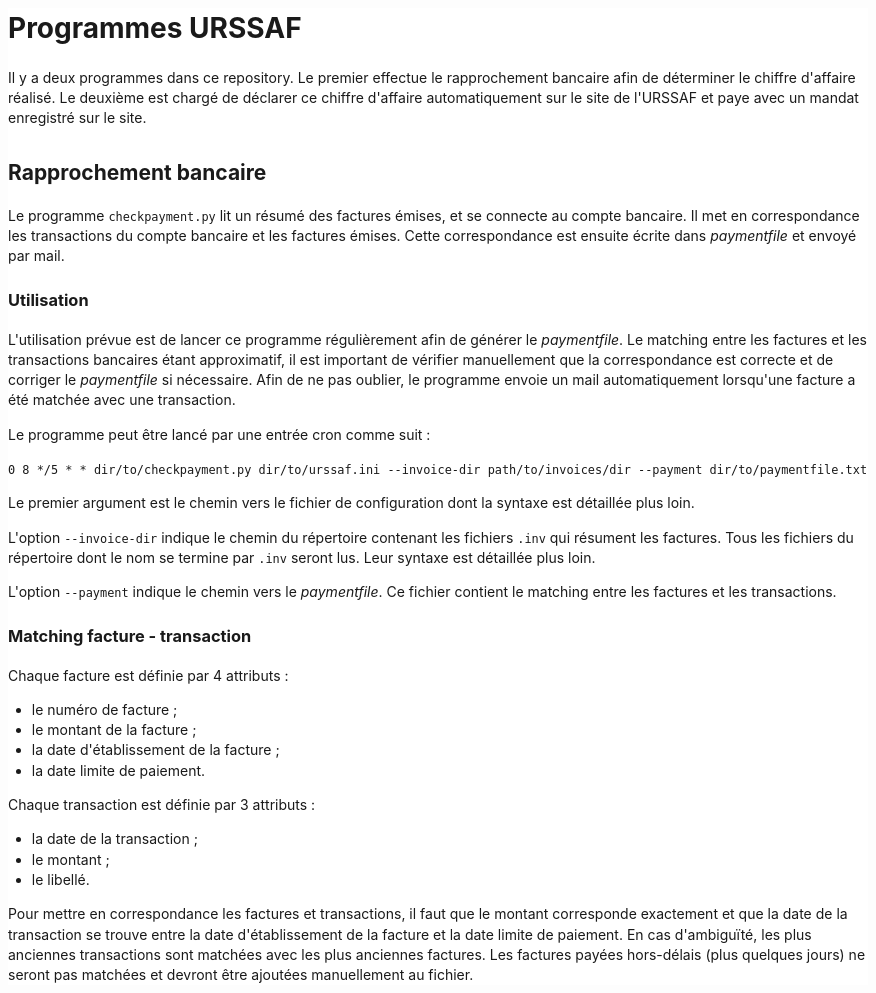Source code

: # Programmes URSSAF

Il y a deux programmes dans ce repository. Le premier effectue le rapprochement
bancaire afin de déterminer le chiffre d'affaire réalisé. Le deuxième est chargé
de déclarer ce chiffre d'affaire automatiquement sur le site de l'URSSAF et paye
avec un mandat enregistré sur le site.


## Rapprochement bancaire

Le programme `checkpayment.py` lit un résumé des factures émises, et se connecte
au compte bancaire. Il met en correspondance les transactions du compte bancaire
et les factures émises. Cette correspondance est ensuite écrite dans
*paymentfile* et envoyé par mail.

### Utilisation

L'utilisation prévue est de lancer ce programme régulièrement afin de générer le
*paymentfile*. Le matching entre les factures et les transactions bancaires
étant approximatif, il est important de vérifier manuellement que la
correspondance est correcte et de corriger le *paymentfile* si nécessaire. Afin
de ne pas oublier, le programme envoie un mail automatiquement lorsqu'une
facture a été matchée avec une transaction.

Le programme peut être lancé par une entrée cron comme suit :

    0 8 */5 * * dir/to/checkpayment.py dir/to/urssaf.ini --invoice-dir path/to/invoices/dir --payment dir/to/paymentfile.txt

Le premier argument est le chemin vers le fichier de configuration dont la
syntaxe est détaillée plus loin.

L'option `--invoice-dir` indique le chemin du répertoire contenant les fichiers
`.inv` qui résument les factures. Tous les fichiers du répertoire dont le nom se
termine par `.inv` seront lus. Leur syntaxe est détaillée plus loin.

L'option `--payment` indique le chemin vers le *paymentfile*. Ce fichier
contient le matching entre les factures et les transactions.

### Matching facture - transaction
Chaque facture est définie par 4 attributs :
- le numéro de facture ;
- le montant de la facture ;
- la date d'établissement de la facture ;
- la date limite de paiement.

Chaque transaction est définie par 3 attributs :
- la date de la transaction ;
- le montant ;
- le libellé.

Pour mettre en correspondance les factures et transactions, il faut que le
montant corresponde exactement et que la date de la transaction se trouve entre
la date d'établissement de la facture et la date limite de paiement. En cas
d'ambiguïté, les plus anciennes transactions sont matchées avec les plus
anciennes factures. Les factures payées hors-délais (plus quelques jours) ne
seront pas matchées et devront être ajoutées manuellement au fichier.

**********

● **Task objective**:
Return every line of the records above without any change, and leave the pictures out.

● **Written reply**:
Source code

: # Programmes URSSAF

Il y a deux programmes dans ce repository. Le premier effectue le rapprochement
bancaire afin de déterminer le chiffre d'affaire réalisé. Le deuxième est chargé
de déclarer ce chiffre d'affaire automatiquement sur le site de l'URSSAF et paye
avec un mandat enregistré sur le site.


## Rapprochement bancaire

Le programme `checkpayment.py` lit un résumé des factures émises, et se connecte
au compte bancaire. Il met en correspondance les transactions du compte bancaire
et les factures émises. Cette correspondance est ensuite écrite dans
*paymentfile* et envoyé par mail.

### Utilisation

L'utilisation prévue est de lancer ce programme régulièrement afin de générer le
*paymentfile*. Le matching entre les factures et les transactions bancaires
étant approximatif, il est important de vérifier manuellement que la
correspondance est correcte et de corriger le *paymentfile* si nécessaire. Afin
de ne pas oublier, le programme envoie un mail automatiquement lorsqu'une
facture a été matchée avec une transaction.

Le programme peut être lancé par une entrée cron comme suit :

    0 8 */5 * * dir/to/checkpayment.py dir/to/urssaf.ini --invoice-dir path/to/invoices/dir --payment dir/to/paymentfile.txt

Le premier argument est le chemin vers le fichier de configuration dont la
syntaxe est détaillée plus loin.

L'option `--invoice-dir` indique le chemin du répertoire contenant les fichiers
`.inv` qui résument les factures. Tous les fichiers du répertoire dont le nom se
termine par `.inv` seront lus. Leur syntaxe est détaillée plus loin.

L'option `--payment` indique le chemin vers le *paymentfile*. Ce fichier
contient le matching entre les factures et les transactions.

### Matching facture - transaction
Chaque facture est définie par 4 attributs :
- le numéro de facture ;
- le montant de la facture ;
- la date d'établissement de la facture ;
- la date limite de paiement.

Chaque transaction est définie par 3 attributs :
- la date de la transaction ;
- le montant ;
- le libellé.

Pour mettre en correspondance les factures et transactions, il faut que le
montant corresponde exactement et que la date de la transaction se trouve entre
la date d'établissement de la facture et la date limite de paiement. En cas
d'ambiguïté, les plus anciennes transactions sont matchées avec les plus
anciennes factures. Les factures payées hors-délais (plus quelques jours) ne
seront pas matchées et devront être ajoutées manuellement au fichier.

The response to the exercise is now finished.